[DATA PROVIDED]
______________________________
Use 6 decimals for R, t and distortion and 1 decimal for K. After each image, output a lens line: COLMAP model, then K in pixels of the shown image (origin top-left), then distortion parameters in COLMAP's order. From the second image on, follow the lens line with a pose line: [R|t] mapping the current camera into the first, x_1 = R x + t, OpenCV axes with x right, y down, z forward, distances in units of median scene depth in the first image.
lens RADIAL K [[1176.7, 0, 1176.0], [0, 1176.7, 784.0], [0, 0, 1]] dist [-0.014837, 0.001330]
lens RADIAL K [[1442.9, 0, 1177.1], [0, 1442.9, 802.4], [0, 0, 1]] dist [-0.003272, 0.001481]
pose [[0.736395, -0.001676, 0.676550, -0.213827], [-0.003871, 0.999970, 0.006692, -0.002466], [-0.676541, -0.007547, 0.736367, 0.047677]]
______________________________
[WHAT IS BEING ASKED] Return every line of the material above that contains the string "pose". Case counts.

[SOLUTION BELOW]
Use 6 decimals for R, t and distortion and 1 decimal for K. After each image, output a lens line: COLMAP model, then K in pixels of the shown image (origin top-left), then distortion parameters in COLMAP's order. From the second image on, follow the lens line with a pose line: [R|t] mapping the current camera into the first, x_1 = R x + t, OpenCV axes with x right, y down, z forward, distances in units of median scene depth in the first image.
pose [[0.736395, -0.001676, 0.676550, -0.213827], [-0.003871, 0.999970, 0.006692, -0.002466], [-0.676541, -0.007547, 0.736367, 0.047677]]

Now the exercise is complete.